Since business partners Karen Greenstein and Tim Rosengren founded Rango Honey in 2016, it has become a local favorite. The kosher, SQF Certified business creates 100 percent pure, raw honey, straight from the Sonoran desert.
Rosengren’s son, who has Autism, inspired them to start the business and establish Neshama, an assisted living community for people with autism. Those who live in Neshama have an opportunity to train and work at Rango Honey.
We spoke with co-founder and owner Karen Greenstein, Heather Blackford, operations manager of Rango Honey and Laura Jandl, executive director of Neshama to discuss Rango Honey’s success, the rewarding part of giving back and the bright future ahead.
Az Big Media: What inspired you to create Rango Honey?
Karen Greenstein: The need for pure, unadulterated honey was evident because it’s very hard to find pure honey and honey that doesn’t have all kinds of additives to it. And then having a family member who is autistic really gave us the passion to create this honey that is 100 percent pure and unadulterated in the hopes to support independent living services and job training for adults with disabilities.
ABM: How has Rango Honey grown since 2016 and what kinds of unique products do you offer?
KG: We started with one beehive and we grew that up to more than 1500 hives creating four different types of honey: Clover Alfalfa, Desert Bloom, Mesquite Honey, and Orange Blossom.

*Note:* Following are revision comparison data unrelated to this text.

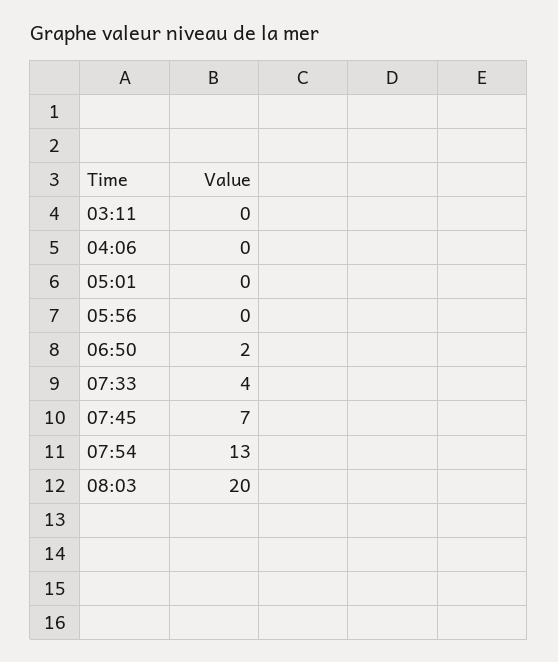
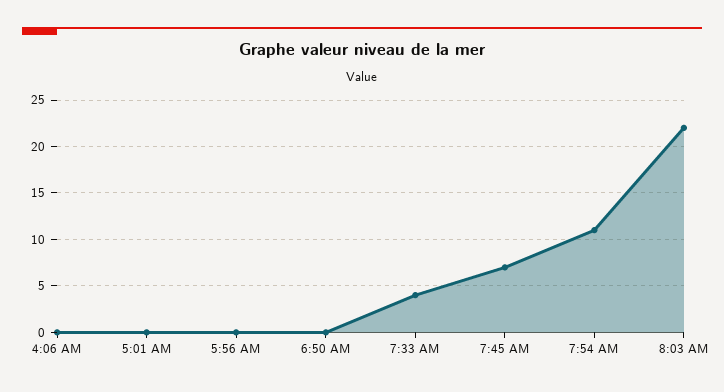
  {
-   "03:11": 0,
    "04:06": 0,
    "05:01": 0,
    "05:56": 0,
-   "06:50": 2,
+   "06:50": 0,
    "07:33": 4,
    "07:45": 7,
-   "07:54": 13,
+   "07:54": 11,
-   "08:03": 20
+   "08:03": 22
  }

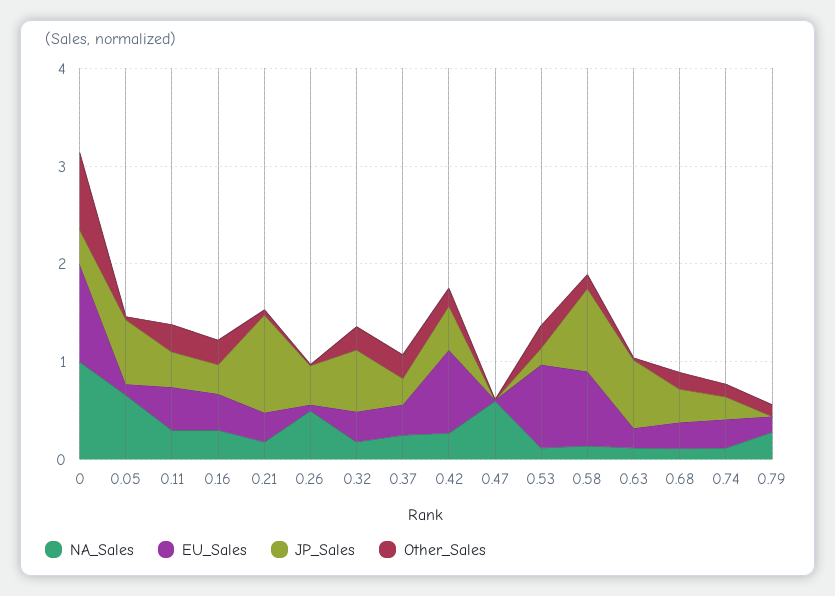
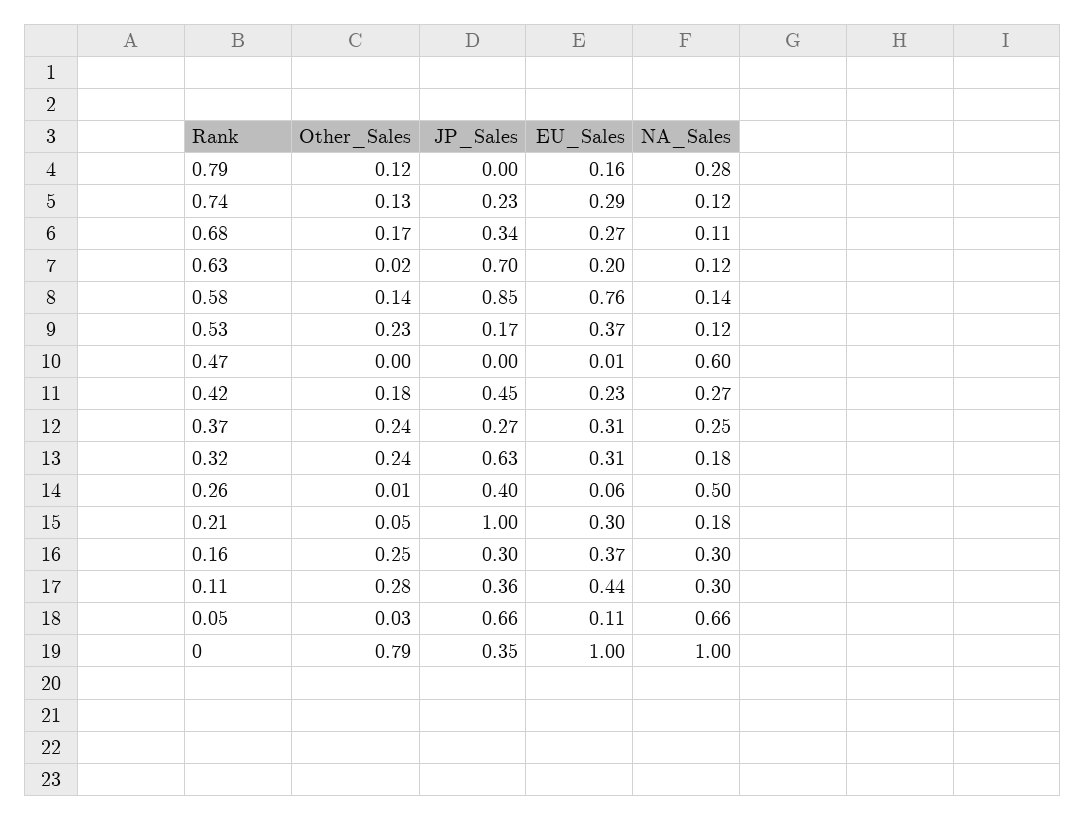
  {
    "NA_Sales": {
      "0": 1,
      "0.05": 0.66,
      "0.11": 0.3,
      "0.16": 0.3,
      "0.21": 0.18,
      "0.26": 0.5,
      "0.32": 0.18,
      "0.37": 0.25,
      "0.42": 0.27,
      "0.47": 0.6,
      "0.53": 0.12,
      "0.58": 0.14,
      "0.63": 0.12,
      "0.68": 0.11,
      "0.74": 0.12,
      "0.79": 0.28
    },
    "EU_Sales": {
      "0": 1,
      "0.05": 0.11,
      "0.11": 0.44,
      "0.16": 0.37,
      "0.21": 0.3,
      "0.26": 0.06,
      "0.32": 0.31,
      "0.37": 0.31,
-     "0.42": 0.8,
+     "0.42": 0.23,
      "0.47": 0.01,
-     "0.53": 0.8,
+     "0.53": 0.37,
      "0.58": 0.76,
      "0.63": 0.2,
      "0.68": 0.27,
      "0.74": 0.29,
      "0.79": 0.16
    },
    "JP_Sales": {
      "0": 0.35,
      "0.05": 0.66,
      "0.11": 0.36,
      "0.16": 0.3,
      "0.21": 1,
      "0.26": 0.4,
      "0.32": 0.63,
      "0.37": 0.27,
      "0.42": 0.45,
      "0.47": 0,
      "0.53": 0.17,
      "0.58": 0.85,
      "0.63": 0.7,
      "0.68": 0.34,
      "0.74": 0.23,
      "0.79": 0
    },
    "Other_Sales": {
      "0": 0.79,
      "0.05": 0.03,
      "0.11": 0.28,
      "0.16": 0.25,
      "0.21": 0.05,
      "0.26": 0.01,
      "0.32": 0.24,
      "0.37": 0.24,
      "0.42": 0.18,
      "0.47": 0,
      "0.53": 0.23,
      "0.58": 0.14,
      "0.63": 0.02,
      "0.68": 0.17,
      "0.74": 0.13,
      "0.79": 0.12
    }
  }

Our Clover Alfalfa is the honey that I would say most of our customers relate to; 80 percent of U.S. honey is either clover or alfalfa, ours just happens to be Arizona alfalfa honey, so that one is very traditional.

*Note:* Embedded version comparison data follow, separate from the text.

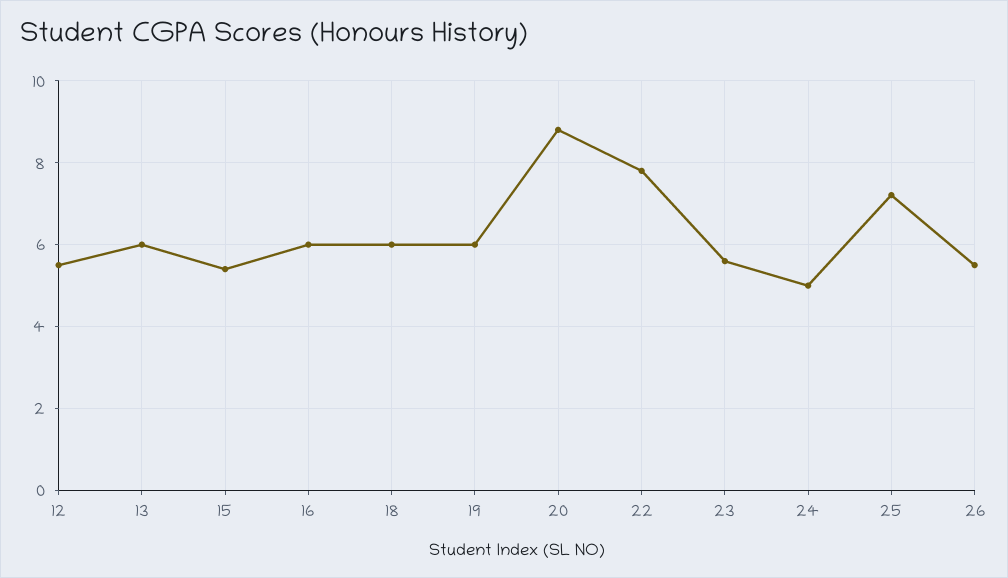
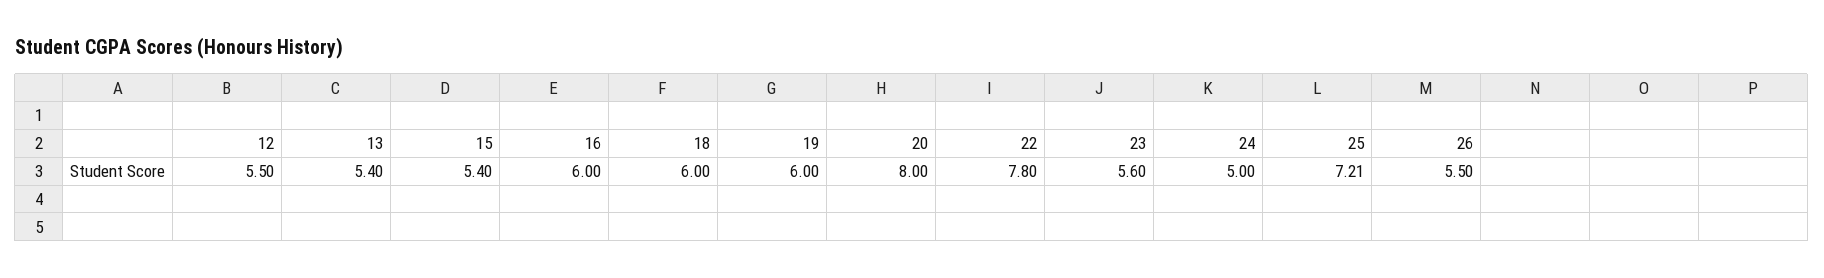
  {
    "12": 5.5,
-   "13": 6,
+   "13": 5.4,
    "15": 5.4,
    "16": 6,
    "18": 6,
    "19": 6,
-   "20": 8.8,
+   "20": 8,
    "22": 7.8,
    "23": 5.6,
    "24": 5,
    "25": 7.21,
    "26": 5.5
  }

Our Desert Bloom, the hives are in the desert so the bees are feeding on anything and everything flowering: cacti, desert sage, cottonwood. So it’s very fragrant, floral and sweet honey.
Our Mesquite Honey- mesquite trees are very indigenous here in Arizona, they’re everywhere. They have a smoky fragrance to them, that’s very much how the mesquite honey is, it’s thick, it’s creamy, it’s almost like a soft caramel with a bit of a smoky flavor.

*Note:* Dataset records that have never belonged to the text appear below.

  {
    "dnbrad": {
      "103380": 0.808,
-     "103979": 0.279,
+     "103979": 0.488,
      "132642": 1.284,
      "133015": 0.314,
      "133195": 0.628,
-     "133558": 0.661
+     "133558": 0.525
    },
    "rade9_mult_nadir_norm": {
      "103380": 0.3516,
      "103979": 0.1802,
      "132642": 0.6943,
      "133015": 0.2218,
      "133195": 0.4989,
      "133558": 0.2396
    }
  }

Our Orange Blossom has a hint of citrus; our bees feed from white blossoms of orange tree groves.
ABM: Can you tell me more about Neshama, the assisted living community for adults with Autism and how Rango supports it?
Laura Jandl: Rango Honey also has a group home called Neshama, and all the profits from Rango Honey go back into Neshama to support adults with autism and disabilities to have independent living services be provided and to provide on the job training at Rango.
We weren’t seeing a lot of programs or group homes out there that we were impressed with, so we wanted to create even more opportunities for adults in the community with disabilities to have a valued, safe work environment to come to every day. Tim (one of Rango Honey’s co-founders) wanted to make sure his son had a welcoming, nurturing work environment to come to every day.
We partnered with Scottsdale Unified School District and we have students that come down four days a week to do some on the job training and to learn some hands-on skills in the honey production process and it’s been amazing to watch everybody’s skills grow each day.
It started really small, we were just doing labels and boxes, and now the kids are putting the honey in the jars and using the laser on the bottom and labeling, so they’re really growing. It’s purposeful work that they can see the results of right away.
KG: It’s been super great to see the impact it has had on each of these young adults and their self-confidence, this gives them meaning, this gives them focus, this gives them something to be proud of.
ABM: What has been the most rewarding aspect of the business?
LJ: I think the most rewarding piece has been just reaching out to families and seeing how proud they are of their own children when they come down and see them working and seeing how proud these students are of themselves and with the home, each individual who lives in the home will also have an opportunity to have a valued role down here at Rango Honey and building a community that provides opportunities for this population of people has been so important and so awesome to connect with.
Heather Blackford: I myself have found this incredibly enriching and we’re all very passionate about it. These young adults who are getting vocational training from us, it feels like they’re giving back more to us than we are doing for them, which is heartwarming to say the least. It’s been great working with the parent educators as well as the students and seeing their growth and how excited they are to be here. It’s been amazing meeting community members and people who are affected with disabilities and how supportive we all are as a tight-knit community and promoting understanding, knowledge, and acceptance.
ABM: What has the customer reception been like for locals and visitors?
HB: It’s been very good and supportive. There’s not a whole lot of services available for these students with disabilities and their caretakers, so the more we can talk about it, the better we feel about it.
Another thing we find very enriching, of what we’re doing at Rango Honey, is we’re educating our consumers and the community about the benefits of raw honey. Honey has many purposes, obviously, it’s edible, but it also has medicinal properties as well, local honey is known to help with allergies; it’s an antifungal, anti-microbial product, so it helps with wounds, it’s also anti-inflammatory, so it’s great at helping with internal inflammation, just by ingesting it.
ABM: What do you hope Rango Honey’s legacy will be?
HB: We absolutely are supportive of other businesses and hope to be a role model for other businesses, and hope that we help inspire other businesses and community members to be active and supportive and embracing and of course the best way to support our mission is to buy Rango Honey.